Money makes decisions Sanity never would. Fear, too. This adage applies to an awful lot of things, most of them pretty awful -- like politics and Ebola. These are awful and also awe-filled, but not in a good way. The critical difference between politics and Ebola? It's possible to somewhat survive devastating, ignorant decisions by the country in politics, even Bush-league decisions. Ebola, on the other hand, starts at death, and goes downhill from there.
Both are bad systems, way out of control. Both operate in a wide range, anywhere from figuratively to literally lethal. Both score lower than body lice in approval ratings. Both clog up your TVs and radios. Plus, there are more similarities at fighting the two than you might first think.
Tell you what I mean: In my part of the world, when 19 snowflakes, by actual count, have hit the sidewalk around a local TV broadcast studio, an official Snow Emergency is declared, and live, round-the-clock coverage begins.

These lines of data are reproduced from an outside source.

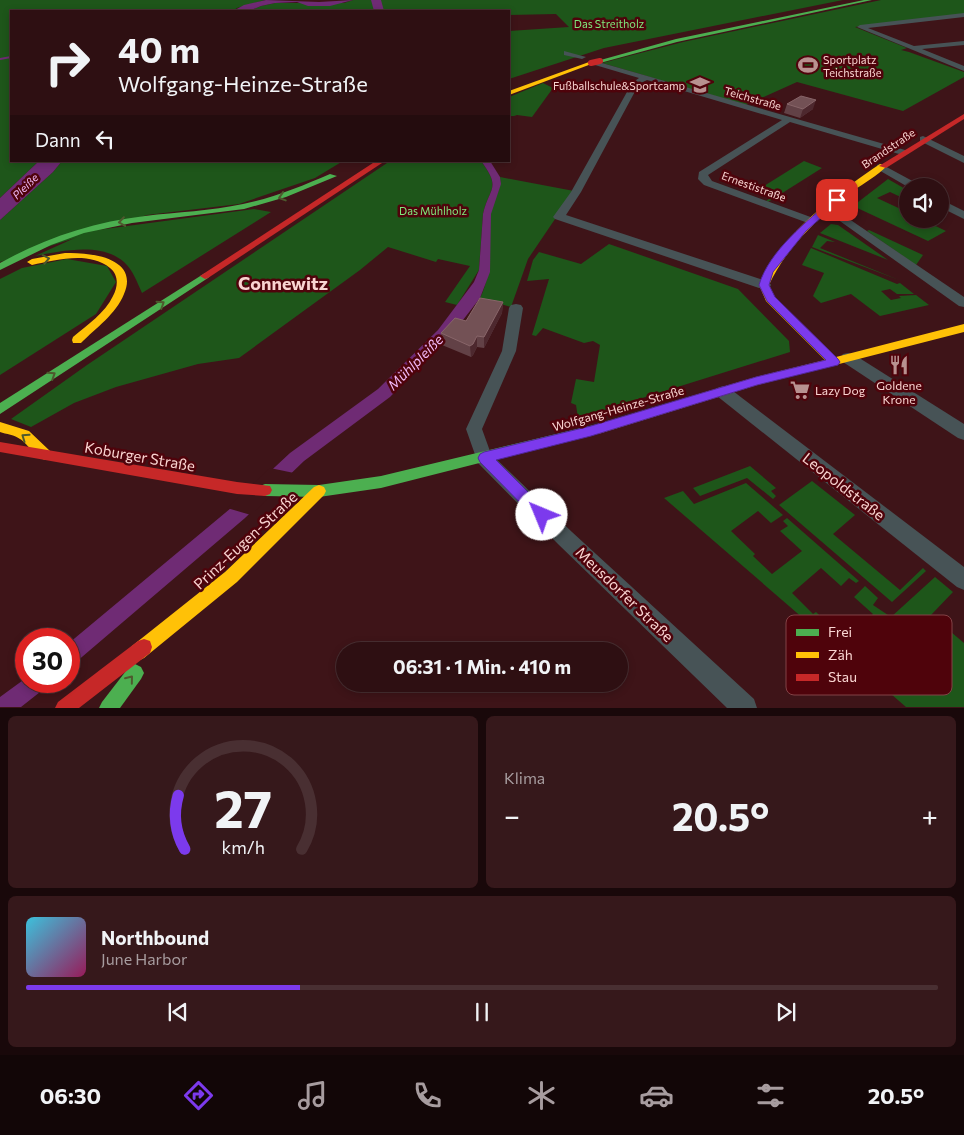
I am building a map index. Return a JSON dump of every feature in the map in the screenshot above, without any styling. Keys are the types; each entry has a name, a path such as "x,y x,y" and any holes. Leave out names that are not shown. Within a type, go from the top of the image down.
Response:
{"main road":[{"path":"510,85 679,35 850,0"},
{"path":"510,94 591,60 870,0"},
{"name":"Brandstraße","path":"764,285 768,272 803,229 826,207 902,152 964,116"},
{"path":"293,204 358,162"},
{"path":"0,409 379,162"},
{"path":"0,267 36,248 92,228 118,222 215,212 252,205 292,193 344,171"},
{"path":"0,274 28,263 66,256 98,258 116,266 122,278 119,293 113,303 73,342 124,310"},
{"path":"764,285 770,298 841,360"},
{"name":"Wolfgang-Heinze-Straße","path":"275,491 319,491 381,482 484,458 591,431 723,392 964,328"},
{"path":"0,427 24,435 45,455"},
{"name":"Koburger Straße","path":"0,447 247,489 275,491"},
{"name":"Prinz-Eugen-Straße","path":"93,701 121,668 144,647 231,577 319,491"},
{"path":"64,708 144,647"},
{"path":"108,708 135,673 144,647"}],"street":[{"path":"964,15 860,27 964,69"},
{"path":"912,49 964,43"},
{"name":"Teichstraße","path":"567,53 644,78 902,152"},
{"path":"644,78 636,83 576,192 559,217 764,285"},
{"name":"Ernestistraße","path":"787,120 703,174 702,179 708,183 812,220"},
{"path":"923,139 964,160"},
{"path":"882,167 901,178"},
{"path":"826,207 964,303"},
{"path":"949,207 964,216"},
{"path":"484,458 474,429 509,351 516,308"},
{"path":"841,360 964,433"},
{"name":"Leopoldstraße","path":"723,392 964,580"},
{"name":"Meusdorfer Straße","path":"484,458 565,538 745,708"}],"green space":[{"path":"0,0 265,0 234,10 10,10 10,162 38,162 0,198"},
{"name":"Das Streitholz","path":"353,0 843,0 604,48 510,79 510,31 569,27 556,14 510,15 510,10 251,10 275,3 344,3"},
{"name":"Sportplatz Teichstraße","path":"881,0 964,0 964,14 855,27 907,48 901,50 964,72 964,77 903,111 797,82 746,105 602,63 683,42"},
{"path":"543,83 553,88 532,117 510,116 510,97"},
{"path":"804,161 822,168 768,202 766,201 779,192 764,186"},
{"path":"61,162 341,162 315,178 239,204 147,215 0,262 0,220 53,172"},
{"name":"Das Mühlholz","path":"389,162 482,162 491,177 492,188 483,214 479,270 457,305 445,302 470,266 438,259 436,262 388,247 360,270 239,358 198,364 116,387 74,403 31,427 11,419 87,365"},
{"path":"500,177 574,191 528,259 511,307 480,298 485,287 489,265 491,210 499,190"},
{"path":"888,179 899,185 899,196 890,192 877,198 899,208 899,227 853,206"},
{"path":"254,209 271,212 142,293 127,265 115,256 104,252 69,250 35,256 90,231"},
{"path":"831,224 838,225 888,260 820,233"},
{"path":"900,228 940,228 946,231 928,241"},
{"path":"869,230 923,255 916,265 867,231"},
{"path":"818,235 835,242 827,241 820,248 899,280 812,247"},
{"path":"609,244 738,289 789,341 790,352 578,418 576,405 571,403 576,379 594,382 600,345 593,341 584,343 543,328 536,336 532,335 549,279 527,281 533,260 539,252 581,264"},
{"path":"811,248 897,284 900,283 914,294 897,294 890,289 881,291 891,300 901,298 899,296 916,295 929,305 880,316 851,294 821,303 813,296 824,273 802,265"},
{"path":"67,259 107,266 116,282 96,314 0,375 0,279 22,268"},
{"path":"750,466 776,488 771,491 776,496 773,499 747,478 700,496 693,488"},
{"path":"812,481 855,515 833,534 900,590 923,568 926,571 892,602 779,505"},
{"path":"746,483 783,515 771,523 758,511 731,531 772,574 802,551 780,531 788,526 783,521 787,518 859,581 856,583 849,578 841,586 821,568 792,593 813,614 816,612 819,615 799,615 664,498 683,491 694,504"},
{"path":"935,577 953,592 931,615 893,615"},
{"path":"865,586 878,598 873,605 888,615 872,615 854,597"},
{"path":"952,633 964,643 964,707 906,707 892,695 952,695"}],"water":[{"path":"266,0 319,2 353,0 330,6 308,6 297,2 275,3 251,10 235,10 244,5"},
{"name":"Pleiße","path":"38,162 61,162 53,172 0,220 0,198"},
{"path":"482,162 491,162 500,177 501,184 491,214 490,272 480,298 456,329 390,397 304,461 245,518 80,659 80,634 231,508 290,453 378,389 438,330 474,282 479,270 483,214 492,188 491,177"},
{"path":"15,686 15,693 39,693 21,707 0,707 0,697"}],"pier":[{"path":"270,468 294,473 251,515 227,508"}],"building":[{"path":"801,96 816,100 803,109 787,104"},
{"path":"480,298 503,302 484,337 477,336 470,346 441,333 455,318 466,321"}],"waterway":[{"name":"Mühlpleiße","path":"376,0 379,10"},
{"path":"0,59 10,57"}],"traffic: fast":[{"path":"600,61 676,41 870,0"},
{"path":"0,267 47,243 97,226 144,218 219,211 244,206 283,196 333,176"},
{"path":"0,409 205,276"},
{"path":"265,490 319,491 381,482 598,429"},
{"path":"108,708 135,673"}],"traffic: slow":[{"path":"510,93 591,63"},
{"path":"834,362 770,299 764,285 783,252 798,235 832,203 883,166"},
{"path":"32,262 65,256 88,256 109,262 119,272 122,285 115,302 77,340"},
{"path":"598,429 756,381 964,328"},
{"path":"0,427 24,435 45,455"},
{"path":"138,652 231,577 319,491"}],"traffic: jam":[{"path":"591,63 600,61"},
{"path":"883,166 964,116"},
{"path":"205,276 379,162"},
{"path":"0,447 237,488 265,490"},
{"path":"64,708 144,647"}],"place":[{"name":"Sportplatz Teichstraße","path":"808,65"},
{"name":"Fußballschule&Sportcamp","path":"700,85"},
{"name":"Goldene Krone","path":"899,365"},
{"name":"Lazy Dog","path":"800,390"}],"district":[{"name":"Connewitz","path":"283,283"}],"route":[{"path":"542,515 484,458 683,405 756,381 834,362 770,298 764,285 768,272 803,229 826,207 837,200"}]}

The TV station's graphics department is alerted, and, inside of the time it takes to track and catch one snowflake in your mouth, a new, screen-blasting piece of artwork is created for broadcast, as a backdrop for the usual dizzy and ditzy, On the Spot, Eyewitness Action News-You-Can-Use, Eye-in-the-Sky anchor team.
Invariably, the graphic is muted and demure, modestly trumpeting out something like Snow Apocalypse Trauma Center Update Action Desk or something similarly boneheaded and jarring, sporting gigantic fonts touched up with icicle appendages for that chilling, but cutesy, You Are There feeling for the news anchor set.
Behind the scenes, as they are scrambling to get the character generator fired up and hail the Message Crawler Crew back from the tavern across the street, the crack marketing team is warming up in the playpen for a flurry of Snow Emergency calls to area businesses.
Their flaky pitches, of course, are all about the sudden bonus round of nearly endless local advertising time now available, falling like frosty manna from heaven, now that the station has dumped all network programming in order to run Snow Apocalypse coverage until further notice.
This is all done in the public interest, naturally. Sure.